En publiant ce samedi la liste des banques installées en Suisse les plus sanctionnées, La Tribune de Genève insiste sur le fait que « les établissements français basés à Genève écopent des amendes les plus élevées exigées par Washington ». Juste derrière la BSI, un établissement fondé à Lugano, en Suisse italienne (211 millions de dollars d’amende), arrivent en deuxième position le Crédit agricole (avec une amende de 99,2 millions de dollars) et BNP Paribas (59,8 millions). Vient ensuite en quatrième position la banque Edmond de Rothschild (45,2 millions). Cet établissement genevois très prospère appartient au Français Benjamin de Rothschild et à sa mère, la célèbre baronne Nadine de Rothschild, ancienne comédienne, auteur de La baronne rentre à cinq heures, et qui inspira à Georges Brassens « Une jolie fleur dans une peau de vache ».

Perdre ses mauvaises habitudes

Le département américain de la Justice déclare dans un communiqué que la banque Edmond de Rothschild a aidé « pendant des décennies des clients américains en ouvrant et en conservant des comptes non déclarés en Suisse et en cachant les avoirs et les revenus détenus dans ces comptes ». L’établissement gérait 950 clients américains, déclarés et non déclarés, avec des avoirs totaux de 2,16 milliards de dollars. De son côté, Edmond de Rothschild répond tranquillement que « le montant nécessaire a été provisionné » et que « l’amende n’aura pas d’incidence sur les résultats financiers ». Une simple broutille.

Malgré les très lourdes amendes infligées aux deux principaux établissements financiers helvétiques, UBS et Crédit suisse, la place financière peine encore à perdre ses mauvaises habitudes et continue d’accepter des clients à la situation fiscale trouble. Enfin, dans cette liste des mauvais élèves, selon les critères américains, la Société générale arrive en dixième position avec une amende de 17,8 millions de dollars.
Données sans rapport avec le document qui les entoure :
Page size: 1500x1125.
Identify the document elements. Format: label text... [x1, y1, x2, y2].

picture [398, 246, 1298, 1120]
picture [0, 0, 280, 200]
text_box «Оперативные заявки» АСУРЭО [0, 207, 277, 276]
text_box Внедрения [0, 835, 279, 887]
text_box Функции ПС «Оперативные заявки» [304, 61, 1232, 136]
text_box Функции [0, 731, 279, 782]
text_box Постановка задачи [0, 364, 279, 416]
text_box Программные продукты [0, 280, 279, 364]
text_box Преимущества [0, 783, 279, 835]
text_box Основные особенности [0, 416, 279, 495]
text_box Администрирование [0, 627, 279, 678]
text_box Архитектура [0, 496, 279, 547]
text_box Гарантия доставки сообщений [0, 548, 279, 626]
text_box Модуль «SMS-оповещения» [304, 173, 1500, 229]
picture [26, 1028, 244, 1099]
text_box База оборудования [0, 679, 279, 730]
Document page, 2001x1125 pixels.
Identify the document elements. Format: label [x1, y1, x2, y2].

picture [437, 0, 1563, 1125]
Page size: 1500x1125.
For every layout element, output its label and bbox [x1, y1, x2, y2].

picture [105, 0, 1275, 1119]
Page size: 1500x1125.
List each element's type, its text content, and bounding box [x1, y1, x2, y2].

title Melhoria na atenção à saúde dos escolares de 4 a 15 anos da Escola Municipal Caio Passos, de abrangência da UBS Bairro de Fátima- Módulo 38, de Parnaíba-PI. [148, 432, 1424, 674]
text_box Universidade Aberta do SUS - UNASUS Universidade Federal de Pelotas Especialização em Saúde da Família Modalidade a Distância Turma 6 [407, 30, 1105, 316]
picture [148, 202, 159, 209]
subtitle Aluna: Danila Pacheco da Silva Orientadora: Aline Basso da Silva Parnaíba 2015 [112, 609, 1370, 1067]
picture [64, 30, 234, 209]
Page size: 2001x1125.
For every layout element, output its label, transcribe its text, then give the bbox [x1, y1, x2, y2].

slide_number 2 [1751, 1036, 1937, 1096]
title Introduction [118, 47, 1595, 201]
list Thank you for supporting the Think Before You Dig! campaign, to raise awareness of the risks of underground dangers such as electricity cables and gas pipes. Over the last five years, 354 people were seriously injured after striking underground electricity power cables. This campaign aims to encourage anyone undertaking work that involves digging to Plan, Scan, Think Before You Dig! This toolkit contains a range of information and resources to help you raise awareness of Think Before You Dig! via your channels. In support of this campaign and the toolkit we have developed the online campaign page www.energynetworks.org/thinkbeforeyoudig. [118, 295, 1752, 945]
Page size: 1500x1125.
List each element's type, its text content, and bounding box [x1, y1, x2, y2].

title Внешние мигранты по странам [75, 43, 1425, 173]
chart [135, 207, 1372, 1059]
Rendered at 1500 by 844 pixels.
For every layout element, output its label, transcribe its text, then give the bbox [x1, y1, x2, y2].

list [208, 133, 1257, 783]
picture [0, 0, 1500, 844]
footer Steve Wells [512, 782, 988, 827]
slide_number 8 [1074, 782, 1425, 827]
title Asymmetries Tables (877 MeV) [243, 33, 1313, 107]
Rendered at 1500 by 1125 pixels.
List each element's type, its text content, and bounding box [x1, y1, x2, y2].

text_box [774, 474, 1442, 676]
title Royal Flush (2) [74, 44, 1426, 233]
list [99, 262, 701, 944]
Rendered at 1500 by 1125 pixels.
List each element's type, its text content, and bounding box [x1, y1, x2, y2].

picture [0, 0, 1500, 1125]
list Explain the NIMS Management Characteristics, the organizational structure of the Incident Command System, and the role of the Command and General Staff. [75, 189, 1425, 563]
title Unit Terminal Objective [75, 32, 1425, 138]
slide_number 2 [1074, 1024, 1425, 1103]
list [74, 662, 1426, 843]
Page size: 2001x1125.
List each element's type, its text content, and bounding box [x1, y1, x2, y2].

Les établissements français ne sont pas les seuls étrangers montrés du doigt, Deutsche Bank pointant en cinquième position et la Banque internationale à Luxembourg en dix-septième place.

Le million de Patricia Cahuzac à la BNP

D’aucuns pourront s’étonner que Bruxelles n’adopte pas la même attitude que les États-Unis vis-à-vis des places financières trop conciliantes (Andorre, Liechtenstein, Luxembourg, Monaco, Suisse). Mais, dans ce cas, il faudrait également mettre en cause la City et les îles anglo-normandes, tout aussi accueillantes pour les fraudeurs. L’Union européenne peut-elle engager un bras de fer avec le Royaume-Uni? Fort peu probable.

Ces dernières années, les banques suisses ont été régulièrement épinglées en France. Qu’il s’agisse d’UBS, mise au pilori pour « ces 600 milliards qui manquent à la France » par Antoine Peillon, grand reporter à La Croix, ou de la banque Reyl, à l’occasion de l’affaire Cahuzac, qui détenait dans cet établissement un peu plus de 600 000 euros. En revanche, lorsque Le Point a révélé que son épouse, Patricia Cahuzac, avait caché un million d’euros à la BNP à Genève, non seulement l’établissement n’a pas eu à subir l’opprobre de l’opinion publique, mais la justice française n’a pas souhaité inquiéter les responsables de la filière suisse de la banque!